▸ Work to complete:
Tell me, please, how many lines in the records below include the word "一次性使用聚乙烯检查手套". Give no more than the number.

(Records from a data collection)
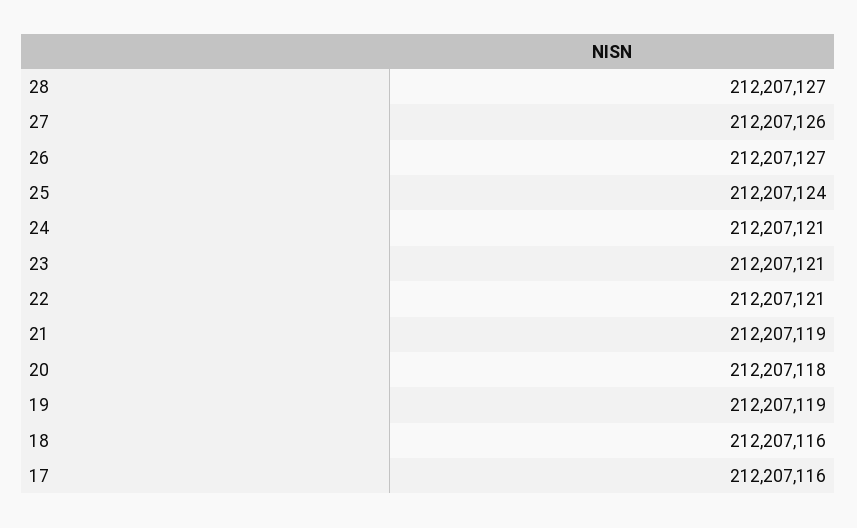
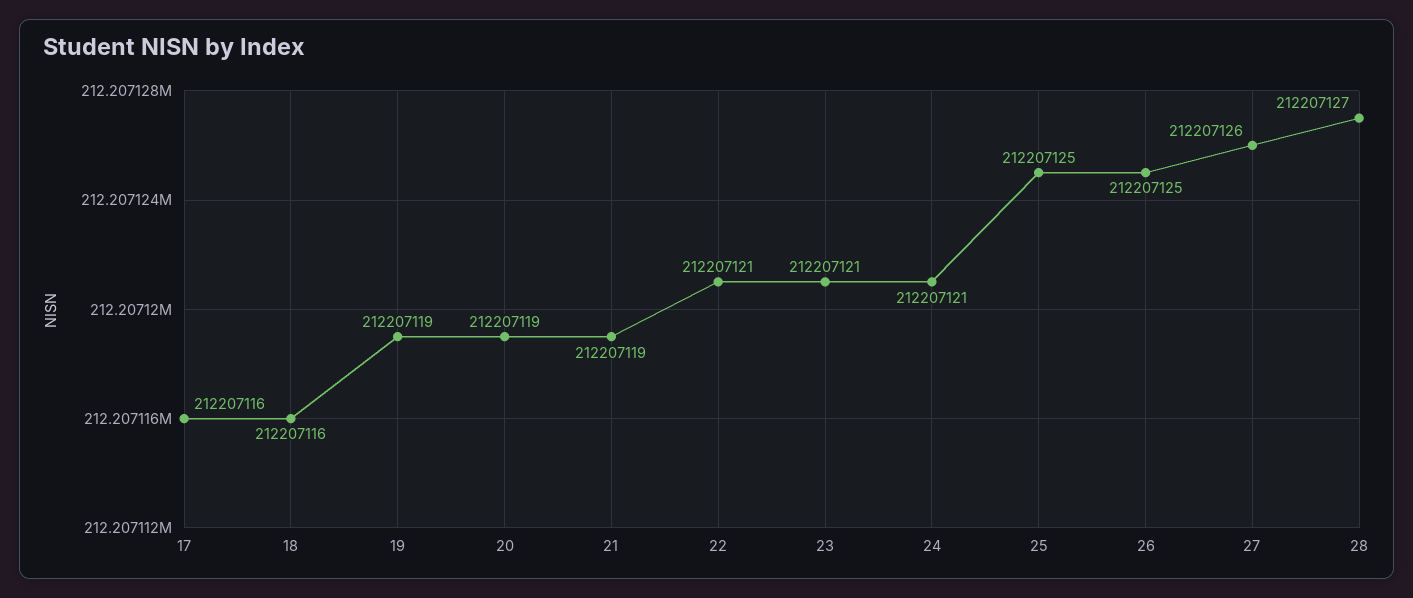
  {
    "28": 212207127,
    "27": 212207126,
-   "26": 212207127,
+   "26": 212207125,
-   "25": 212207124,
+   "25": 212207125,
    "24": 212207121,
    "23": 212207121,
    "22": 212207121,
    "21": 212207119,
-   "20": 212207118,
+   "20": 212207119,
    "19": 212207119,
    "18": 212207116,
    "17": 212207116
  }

==

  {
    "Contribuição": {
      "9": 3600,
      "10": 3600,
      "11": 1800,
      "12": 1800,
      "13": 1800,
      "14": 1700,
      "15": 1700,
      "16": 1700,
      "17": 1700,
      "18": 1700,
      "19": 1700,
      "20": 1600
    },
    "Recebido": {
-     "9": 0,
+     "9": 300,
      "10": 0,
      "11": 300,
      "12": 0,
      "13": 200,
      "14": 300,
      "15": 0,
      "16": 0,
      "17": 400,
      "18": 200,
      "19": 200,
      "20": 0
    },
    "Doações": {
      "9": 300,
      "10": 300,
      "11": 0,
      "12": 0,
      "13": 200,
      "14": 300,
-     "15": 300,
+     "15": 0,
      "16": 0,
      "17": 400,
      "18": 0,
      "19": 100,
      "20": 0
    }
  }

--

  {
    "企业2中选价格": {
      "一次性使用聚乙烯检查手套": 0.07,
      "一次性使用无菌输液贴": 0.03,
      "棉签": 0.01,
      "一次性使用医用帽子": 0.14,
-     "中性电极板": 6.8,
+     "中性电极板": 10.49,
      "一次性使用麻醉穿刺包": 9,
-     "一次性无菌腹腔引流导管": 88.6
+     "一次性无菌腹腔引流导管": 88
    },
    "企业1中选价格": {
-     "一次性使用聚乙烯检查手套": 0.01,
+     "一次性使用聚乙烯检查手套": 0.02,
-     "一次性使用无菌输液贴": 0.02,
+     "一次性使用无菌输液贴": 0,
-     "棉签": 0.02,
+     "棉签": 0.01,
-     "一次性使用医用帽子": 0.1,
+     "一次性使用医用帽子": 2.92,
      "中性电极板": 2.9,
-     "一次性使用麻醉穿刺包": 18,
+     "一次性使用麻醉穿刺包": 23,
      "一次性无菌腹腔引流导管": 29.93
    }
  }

▸ Final answer:
3